The next image and a painting included in the exhibit is, he says, “a series of riffs on desert themes, roughly four foot square. Perhaps one of my most explicit commentaries on what I’m feeling and thinking about the environment.” In the painting’s upper right quadrant, a red sun hovers in a yellow sky and two cactus float with cattle skulls in the bleached landscape below. The other section of the canvas has great tusked animals parading through frozen or icy, blue, black and white terrain.

Brokl has edited the works in the exhibit with the express purpose of showing a large body of work on a unifying theme in various sizes and mediums. “The gallery lends itself to showing larger pieces in the main space, and smaller, more intimate work in the adjoining gallery. My woodblocks are quite small, but the announcement image is six feet high by eight feet long,” he says.

Brokl encourages visitors to the exhibit to learn about him on his Wikipedia page, which cites his primary influences as German Expressionism, Japanese woodblock printing and the Bay Area Figurative Movement. In the Bay Area, his work has been exhibited at the Fine Arts Museums of San Francisco (FAMSF), SFMOMA Artist Gallery, Oakland Museum of California, and San Jose Museum of Art. He holds multiple degrees from the University of California at Berkeley (B.A. 1979; M.A. 1980, M.F.A. 1982) and has served as a Visiting Lecturer at the University of California at Davis, and San Francisco State University.

A longtime political, social and arts activist, Brokl says in addition to recent and past artwork his website is filled “chock-a-block with my writing.” About the essays, he says, “Writing is a challenge for me, which makes it worthwhile. Artists can be too dependent upon critics to tell them what they do.”

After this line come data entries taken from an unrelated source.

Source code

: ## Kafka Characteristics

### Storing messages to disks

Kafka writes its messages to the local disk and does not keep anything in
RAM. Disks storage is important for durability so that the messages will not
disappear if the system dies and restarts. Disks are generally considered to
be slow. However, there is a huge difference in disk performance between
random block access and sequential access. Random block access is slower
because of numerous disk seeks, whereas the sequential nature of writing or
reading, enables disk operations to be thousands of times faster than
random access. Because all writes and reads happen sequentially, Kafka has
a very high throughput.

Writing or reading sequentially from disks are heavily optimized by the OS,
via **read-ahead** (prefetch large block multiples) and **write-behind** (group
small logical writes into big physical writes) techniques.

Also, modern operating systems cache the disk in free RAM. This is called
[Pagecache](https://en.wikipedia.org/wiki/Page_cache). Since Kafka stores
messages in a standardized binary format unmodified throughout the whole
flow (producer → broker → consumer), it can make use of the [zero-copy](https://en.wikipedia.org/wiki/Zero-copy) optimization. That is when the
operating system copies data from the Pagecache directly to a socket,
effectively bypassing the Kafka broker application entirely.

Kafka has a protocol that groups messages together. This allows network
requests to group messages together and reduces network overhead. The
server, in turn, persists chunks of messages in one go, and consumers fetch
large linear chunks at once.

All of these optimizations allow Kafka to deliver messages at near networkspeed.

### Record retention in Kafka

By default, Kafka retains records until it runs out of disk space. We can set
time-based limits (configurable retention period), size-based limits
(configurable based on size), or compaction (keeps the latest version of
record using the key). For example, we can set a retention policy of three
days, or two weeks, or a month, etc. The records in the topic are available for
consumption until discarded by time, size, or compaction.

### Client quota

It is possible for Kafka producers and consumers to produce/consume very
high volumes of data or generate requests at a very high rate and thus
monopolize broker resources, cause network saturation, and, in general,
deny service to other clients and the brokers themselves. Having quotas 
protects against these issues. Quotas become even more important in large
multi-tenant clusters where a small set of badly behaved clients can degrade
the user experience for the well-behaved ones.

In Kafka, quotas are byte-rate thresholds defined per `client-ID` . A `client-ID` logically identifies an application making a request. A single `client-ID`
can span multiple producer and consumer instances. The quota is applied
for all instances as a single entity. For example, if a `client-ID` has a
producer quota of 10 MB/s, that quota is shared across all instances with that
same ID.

Asked about future projects, Brokl prefaces his reply by saying his primary approach is to be open to the unexpected. “’Follow your nose’ was the advice of my teachers, Joan Brown and Elmer Bischoff, and that’s wise. Too much pre-planning and preparation kills spontaneity and one of my chief incentives as an artist is to surprise myself. Brown said one doesn’t even begin a series, knowing it will be a series.”

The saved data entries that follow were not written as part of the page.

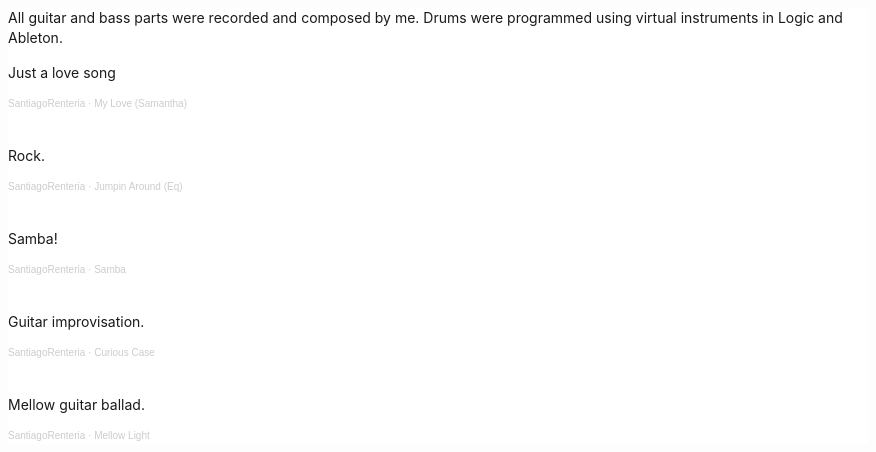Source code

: All guitar and bass parts were recorded and composed by me. Drums were programmed using virtual instruments in Logic and Ableton.

Just a love song

<iframe width="100%" height="166" scrolling="no" frameborder="no" allow="autoplay" src="https://w.soundcloud.com/player/?url=https%3A//api.soundcloud.com/tracks/78863652&color=ff5500"></iframe><div style="font-size: 10px; color: #cccccc;line-break: anywhere;word-break: normal;overflow: hidden;white-space: nowrap;text-overflow: ellipsis; font-family: Interstate,Lucida Grande,Lucida Sans Unicode,Lucida Sans,Garuda,Verdana,Tahoma,sans-serif;font-weight: 100;"><a href="https://soundcloud.com/santiagorenteria" title="SantiagoRenteria" target="_blank" style="color: #cccccc; text-decoration: none;">SantiagoRenteria</a> · <a href="https://soundcloud.com/santiagorenteria/my-love-samantha" title="My Love (Samantha)" target="_blank" style="color: #cccccc; text-decoration: none;">My Love (Samantha)</a></div>

<br>

Rock.
<iframe width="100%" height="166" scrolling="no" frameborder="no" allow="autoplay" src="https://w.soundcloud.com/player/?url=https%3A//api.soundcloud.com/tracks/62978716&color=ff5500"></iframe><div style="font-size: 10px; color: #cccccc;line-break: anywhere;word-break: normal;overflow: hidden;white-space: nowrap;text-overflow: ellipsis; font-family: Interstate,Lucida Grande,Lucida Sans Unicode,Lucida Sans,Garuda,Verdana,Tahoma,sans-serif;font-weight: 100;"><a href="https://soundcloud.com/santiagorenteria" title="SantiagoRenteria" target="_blank" style="color: #cccccc; text-decoration: none;">SantiagoRenteria</a> · <a href="https://soundcloud.com/santiagorenteria/jumpin-around-eq" title="Jumpin Around (Eq)" target="_blank" style="color: #cccccc; text-decoration: none;">Jumpin Around (Eq)</a></div>

<br>

Samba!
<iframe width="100%" height="166" scrolling="no" frameborder="no" allow="autoplay" src="https://w.soundcloud.com/player/?url=https%3A//api.soundcloud.com/tracks/54968601&color=ff5500"></iframe><div style="font-size: 10px; color: #cccccc;line-break: anywhere;word-break: normal;overflow: hidden;white-space: nowrap;text-overflow: ellipsis; font-family: Interstate,Lucida Grande,Lucida Sans Unicode,Lucida Sans,Garuda,Verdana,Tahoma,sans-serif;font-weight: 100;"><a href="https://soundcloud.com/santiagorenteria" title="SantiagoRenteria" target="_blank" style="color: #cccccc; text-decoration: none;">SantiagoRenteria</a> · <a href="https://soundcloud.com/santiagorenteria/samba" title="Samba" target="_blank" style="color: #cccccc; text-decoration: none;">Samba</a></div>

<br>

Guitar improvisation.
<iframe width="100%" height="166" scrolling="no" frameborder="no" allow="autoplay" src="https://w.soundcloud.com/player/?url=https%3A//api.soundcloud.com/tracks/49099074&color=ff5500"></iframe><div style="font-size: 10px; color: #cccccc;line-break: anywhere;word-break: normal;overflow: hidden;white-space: nowrap;text-overflow: ellipsis; font-family: Interstate,Lucida Grande,Lucida Sans Unicode,Lucida Sans,Garuda,Verdana,Tahoma,sans-serif;font-weight: 100;"><a href="https://soundcloud.com/santiagorenteria" title="SantiagoRenteria" target="_blank" style="color: #cccccc; text-decoration: none;">SantiagoRenteria</a> · <a href="https://soundcloud.com/santiagorenteria/curious-case-better-version" title="Curious Case" target="_blank" style="color: #cccccc; text-decoration: none;">Curious Case</a></div>

<br>

Mellow guitar ballad.
<iframe width="100%" height="166" scrolling="no" frameborder="no" allow="autoplay" src="https://w.soundcloud.com/player/?url=https%3A//api.soundcloud.com/tracks/34221705&color=ff5500"></iframe><div style="font-size: 10px; color: #cccccc;line-break: anywhere;word-break: normal;overflow: hidden;white-space: nowrap;text-overflow: ellipsis; font-family: Interstate,Lucida Grande,Lucida Sans Unicode,Lucida Sans,Garuda,Verdana,Tahoma,sans-serif;font-weight: 100;"><a href="https://soundcloud.com/santiagorenteria" title="SantiagoRenteria" target="_blank" style="color: #cccccc; text-decoration: none;">SantiagoRenteria</a> · <a href="https://soundcloud.com/santiagorenteria/mellow-light" title="Mellow Light" target="_blank" style="color: #cccccc; text-decoration: none;">Mellow Light</a></div>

Claiming he has never visited and is “desperate to go to Japan” when Covid recedes and international travel is easier and safer, Brokl’s Japanese-inspired woodblock prints are top on his mind, but not the only thing on his agenda. “I’m also looking forward to a gallery or museum committing to the Legacy Land exhibit a friend and I have proposed, which would feature work by late artist friends who’ve influenced us, along with some of our own work. I’m participating in the upcoming Kala fundraising auction my Buddha Heads etching inspired by my trip to Southeast Asia in 2005.” Brokl will also have an essay about his life, career as an artist, and his decades long political activities appearing on the Hearst Foundation website blog in 2022. Once again becoming the observer of what is in this instance transformation in an internal landscape, he says, “In 1967, I was a Hearst Senate Youth Program delegate from Wisconsin. The essay is a reflection on how I’ve changed and how I haven’t.”